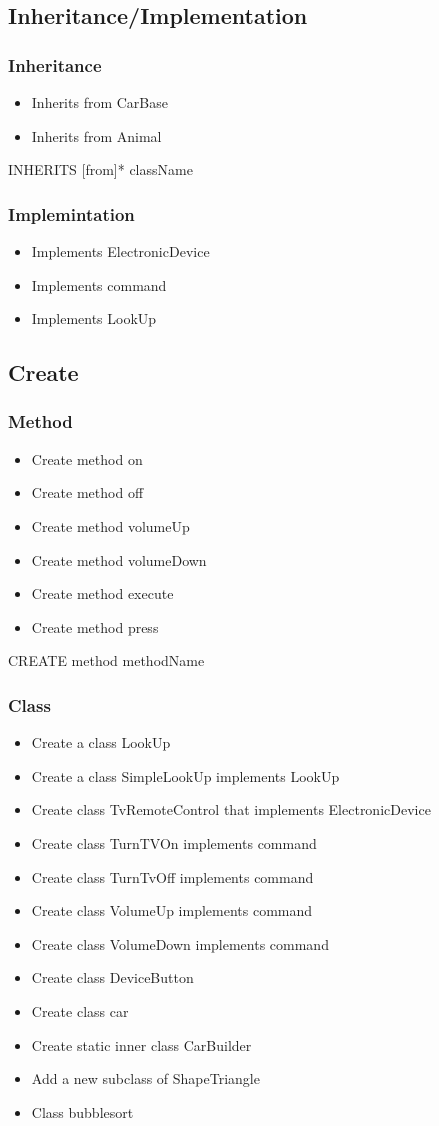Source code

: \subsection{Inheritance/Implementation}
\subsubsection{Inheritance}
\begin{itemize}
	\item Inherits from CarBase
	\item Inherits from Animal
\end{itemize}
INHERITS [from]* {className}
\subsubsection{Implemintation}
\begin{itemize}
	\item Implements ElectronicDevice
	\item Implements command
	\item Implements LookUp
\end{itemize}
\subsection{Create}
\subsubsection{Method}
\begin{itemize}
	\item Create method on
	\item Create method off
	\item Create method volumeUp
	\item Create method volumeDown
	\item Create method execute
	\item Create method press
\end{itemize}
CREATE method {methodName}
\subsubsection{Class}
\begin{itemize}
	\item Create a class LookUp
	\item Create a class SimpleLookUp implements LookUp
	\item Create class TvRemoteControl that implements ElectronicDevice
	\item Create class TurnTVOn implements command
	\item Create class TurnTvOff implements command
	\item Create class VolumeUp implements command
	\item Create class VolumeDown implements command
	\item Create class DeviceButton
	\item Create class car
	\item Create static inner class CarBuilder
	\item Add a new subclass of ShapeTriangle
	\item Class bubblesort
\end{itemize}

=-=-=

WORK INSTRUCTION — Return the records above exactly as written, but without any of the pictures.

THE COMPLETED TASK —
Source code

: \subsection{Inheritance/Implementation}
\subsubsection{Inheritance}
\begin{itemize}
	\item Inherits from CarBase
	\item Inherits from Animal
\end{itemize}
INHERITS [from]* {className}
\subsubsection{Implemintation}
\begin{itemize}
	\item Implements ElectronicDevice
	\item Implements command
	\item Implements LookUp
\end{itemize}
\subsection{Create}
\subsubsection{Method}
\begin{itemize}
	\item Create method on
	\item Create method off
	\item Create method volumeUp
	\item Create method volumeDown
	\item Create method execute
	\item Create method press
\end{itemize}
CREATE method {methodName}
\subsubsection{Class}
\begin{itemize}
	\item Create a class LookUp
	\item Create a class SimpleLookUp implements LookUp
	\item Create class TvRemoteControl that implements ElectronicDevice
	\item Create class TurnTVOn implements command
	\item Create class TurnTvOff implements command
	\item Create class VolumeUp implements command
	\item Create class VolumeDown implements command
	\item Create class DeviceButton
	\item Create class car
	\item Create static inner class CarBuilder
	\item Add a new subclass of ShapeTriangle
	\item Class bubblesort
\end{itemize}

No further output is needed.